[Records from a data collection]
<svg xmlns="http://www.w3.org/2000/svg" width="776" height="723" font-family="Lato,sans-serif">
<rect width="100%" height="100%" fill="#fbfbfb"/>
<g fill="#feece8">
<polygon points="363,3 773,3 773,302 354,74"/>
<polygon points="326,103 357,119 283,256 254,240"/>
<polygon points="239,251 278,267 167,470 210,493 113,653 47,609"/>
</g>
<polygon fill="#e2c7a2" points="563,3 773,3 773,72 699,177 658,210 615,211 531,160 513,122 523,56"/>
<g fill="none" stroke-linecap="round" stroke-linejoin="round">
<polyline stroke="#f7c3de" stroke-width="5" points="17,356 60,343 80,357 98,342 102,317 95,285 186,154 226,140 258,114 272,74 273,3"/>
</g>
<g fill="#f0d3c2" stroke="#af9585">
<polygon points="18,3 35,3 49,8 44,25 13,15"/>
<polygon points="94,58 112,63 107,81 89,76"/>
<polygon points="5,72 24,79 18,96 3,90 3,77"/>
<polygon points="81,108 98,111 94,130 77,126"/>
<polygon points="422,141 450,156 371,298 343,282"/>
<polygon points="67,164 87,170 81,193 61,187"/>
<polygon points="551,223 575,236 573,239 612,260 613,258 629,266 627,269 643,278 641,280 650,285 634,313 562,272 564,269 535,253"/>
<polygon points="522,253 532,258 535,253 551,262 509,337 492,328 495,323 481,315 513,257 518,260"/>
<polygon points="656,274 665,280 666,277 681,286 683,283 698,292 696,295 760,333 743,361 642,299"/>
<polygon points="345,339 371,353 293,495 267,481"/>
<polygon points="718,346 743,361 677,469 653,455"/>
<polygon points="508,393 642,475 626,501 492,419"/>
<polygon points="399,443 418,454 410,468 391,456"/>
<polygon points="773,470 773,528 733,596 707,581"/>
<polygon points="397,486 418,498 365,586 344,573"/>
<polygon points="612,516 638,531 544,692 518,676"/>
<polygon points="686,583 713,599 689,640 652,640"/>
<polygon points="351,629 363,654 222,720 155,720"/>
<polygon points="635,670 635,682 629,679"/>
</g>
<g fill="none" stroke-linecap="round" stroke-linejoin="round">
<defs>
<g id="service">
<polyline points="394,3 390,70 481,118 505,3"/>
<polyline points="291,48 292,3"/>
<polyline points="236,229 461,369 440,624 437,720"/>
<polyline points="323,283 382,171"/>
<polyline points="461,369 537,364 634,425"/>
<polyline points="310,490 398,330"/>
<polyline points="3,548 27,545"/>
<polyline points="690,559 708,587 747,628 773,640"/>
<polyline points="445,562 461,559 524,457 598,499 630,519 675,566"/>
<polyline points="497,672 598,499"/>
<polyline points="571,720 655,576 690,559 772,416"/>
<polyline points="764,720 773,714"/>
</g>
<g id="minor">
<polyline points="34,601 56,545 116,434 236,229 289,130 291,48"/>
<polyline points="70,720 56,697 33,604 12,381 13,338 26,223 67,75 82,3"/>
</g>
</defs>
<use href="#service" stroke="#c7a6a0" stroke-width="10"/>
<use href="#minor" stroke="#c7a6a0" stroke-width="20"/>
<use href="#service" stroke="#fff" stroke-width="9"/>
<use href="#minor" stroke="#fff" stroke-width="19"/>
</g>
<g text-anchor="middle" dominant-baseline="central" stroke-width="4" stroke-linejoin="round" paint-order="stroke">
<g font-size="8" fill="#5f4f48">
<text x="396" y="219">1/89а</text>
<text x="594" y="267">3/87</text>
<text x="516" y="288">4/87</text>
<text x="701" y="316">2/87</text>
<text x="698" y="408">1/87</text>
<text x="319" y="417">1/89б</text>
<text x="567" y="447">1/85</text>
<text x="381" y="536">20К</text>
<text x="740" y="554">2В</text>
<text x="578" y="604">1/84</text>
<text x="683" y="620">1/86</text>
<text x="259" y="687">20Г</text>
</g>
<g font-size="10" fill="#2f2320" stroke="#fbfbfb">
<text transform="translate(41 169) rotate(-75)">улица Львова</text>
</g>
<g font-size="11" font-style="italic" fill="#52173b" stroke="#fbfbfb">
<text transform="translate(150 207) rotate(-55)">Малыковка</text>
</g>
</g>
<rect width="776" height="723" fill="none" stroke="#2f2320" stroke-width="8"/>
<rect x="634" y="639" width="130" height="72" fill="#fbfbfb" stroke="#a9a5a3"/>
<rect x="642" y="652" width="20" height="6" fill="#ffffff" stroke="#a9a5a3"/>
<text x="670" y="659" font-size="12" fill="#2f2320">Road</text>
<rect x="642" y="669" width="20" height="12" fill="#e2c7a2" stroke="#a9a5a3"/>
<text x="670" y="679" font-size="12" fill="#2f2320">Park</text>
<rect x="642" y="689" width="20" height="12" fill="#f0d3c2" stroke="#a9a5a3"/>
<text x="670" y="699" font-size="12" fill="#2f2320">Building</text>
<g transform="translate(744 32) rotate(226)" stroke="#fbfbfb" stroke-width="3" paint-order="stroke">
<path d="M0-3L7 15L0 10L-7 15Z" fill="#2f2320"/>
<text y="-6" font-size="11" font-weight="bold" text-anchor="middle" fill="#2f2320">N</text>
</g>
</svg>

* _Exercise description_
Write out each line exactly, as it is shown above.

* _Solution_
<svg xmlns="http://www.w3.org/2000/svg" width="776" height="723" font-family="Lato,sans-serif">
<rect width="100%" height="100%" fill="#fbfbfb"/>
<g fill="#feece8">
<polygon points="363,3 773,3 773,302 354,74"/>
<polygon points="326,103 357,119 283,256 254,240"/>
<polygon points="239,251 278,267 167,470 210,493 113,653 47,609"/>
</g>
<polygon fill="#e2c7a2" points="563,3 773,3 773,72 699,177 658,210 615,211 531,160 513,122 523,56"/>
<g fill="none" stroke-linecap="round" stroke-linejoin="round">
<polyline stroke="#f7c3de" stroke-width="5" points="17,356 60,343 80,357 98,342 102,317 95,285 186,154 226,140 258,114 272,74 273,3"/>
</g>
<g fill="#f0d3c2" stroke="#af9585">
<polygon points="18,3 35,3 49,8 44,25 13,15"/>
<polygon points="94,58 112,63 107,81 89,76"/>
<polygon points="5,72 24,79 18,96 3,90 3,77"/>
<polygon points="81,108 98,111 94,130 77,126"/>
<polygon points="422,141 450,156 371,298 343,282"/>
<polygon points="67,164 87,170 81,193 61,187"/>
<polygon points="551,223 575,236 573,239 612,260 613,258 629,266 627,269 643,278 641,280 650,285 634,313 562,272 564,269 535,253"/>
<polygon points="522,253 532,258 535,253 551,262 509,337 492,328 495,323 481,315 513,257 518,260"/>
<polygon points="656,274 665,280 666,277 681,286 683,283 698,292 696,295 760,333 743,361 642,299"/>
<polygon points="345,339 371,353 293,495 267,481"/>
<polygon points="718,346 743,361 677,469 653,455"/>
<polygon points="508,393 642,475 626,501 492,419"/>
<polygon points="399,443 418,454 410,468 391,456"/>
<polygon points="773,470 773,528 733,596 707,581"/>
<polygon points="397,486 418,498 365,586 344,573"/>
<polygon points="612,516 638,531 544,692 518,676"/>
<polygon points="686,583 713,599 689,640 652,640"/>
<polygon points="351,629 363,654 222,720 155,720"/>
<polygon points="635,670 635,682 629,679"/>
</g>
<g fill="none" stroke-linecap="round" stroke-linejoin="round">
<defs>
<g id="service">
<polyline points="394,3 390,70 481,118 505,3"/>
<polyline points="291,48 292,3"/>
<polyline points="236,229 461,369 440,624 437,720"/>
<polyline points="323,283 382,171"/>
<polyline points="461,369 537,364 634,425"/>
<polyline points="310,490 398,330"/>
<polyline points="3,548 27,545"/>
<polyline points="690,559 708,587 747,628 773,640"/>
<polyline points="445,562 461,559 524,457 598,499 630,519 675,566"/>
<polyline points="497,672 598,499"/>
<polyline points="571,720 655,576 690,559 772,416"/>
<polyline points="764,720 773,714"/>
</g>
<g id="minor">
<polyline points="34,601 56,545 116,434 236,229 289,130 291,48"/>
<polyline points="70,720 56,697 33,604 12,381 13,338 26,223 67,75 82,3"/>
</g>
</defs>
<use href="#service" stroke="#c7a6a0" stroke-width="10"/>
<use href="#minor" stroke="#c7a6a0" stroke-width="20"/>
<use href="#service" stroke="#fff" stroke-width="9"/>
<use href="#minor" stroke="#fff" stroke-width="19"/>
</g>
<g text-anchor="middle" dominant-baseline="central" stroke-width="4" stroke-linejoin="round" paint-order="stroke">
<g font-size="8" fill="#5f4f48">
<text x="396" y="219">1/89а</text>
<text x="594" y="267">3/87</text>
<text x="516" y="288">4/87</text>
<text x="701" y="316">2/87</text>
<text x="698" y="408">1/87</text>
<text x="319" y="417">1/89б</text>
<text x="567" y="447">1/85</text>
<text x="381" y="536">20К</text>
<text x="740" y="554">2В</text>
<text x="578" y="604">1/84</text>
<text x="683" y="620">1/86</text>
<text x="259" y="687">20Г</text>
</g>
<g font-size="10" fill="#2f2320" stroke="#fbfbfb">
<text transform="translate(41 169) rotate(-75)">улица Львова</text>
</g>
<g font-size="11" font-style="italic" fill="#52173b" stroke="#fbfbfb">
<text transform="translate(150 207) rotate(-55)">Малыковка</text>
</g>
</g>
<rect width="776" height="723" fill="none" stroke="#2f2320" stroke-width="8"/>
<rect x="634" y="639" width="130" height="72" fill="#fbfbfb" stroke="#a9a5a3"/>
<rect x="642" y="652" width="20" height="6" fill="#ffffff" stroke="#a9a5a3"/>
<text x="670" y="659" font-size="12" fill="#2f2320">Road</text>
<rect x="642" y="669" width="20" height="12" fill="#e2c7a2" stroke="#a9a5a3"/>
<text x="670" y="679" font-size="12" fill="#2f2320">Park</text>
<rect x="642" y="689" width="20" height="12" fill="#f0d3c2" stroke="#a9a5a3"/>
<text x="670" y="699" font-size="12" fill="#2f2320">Building</text>
<g transform="translate(744 32) rotate(226)" stroke="#fbfbfb" stroke-width="3" paint-order="stroke">
<path d="M0-3L7 15L0 10L-7 15Z" fill="#2f2320"/>
<text y="-6" font-size="11" font-weight="bold" text-anchor="middle" fill="#2f2320">N</text>
</g>
</svg>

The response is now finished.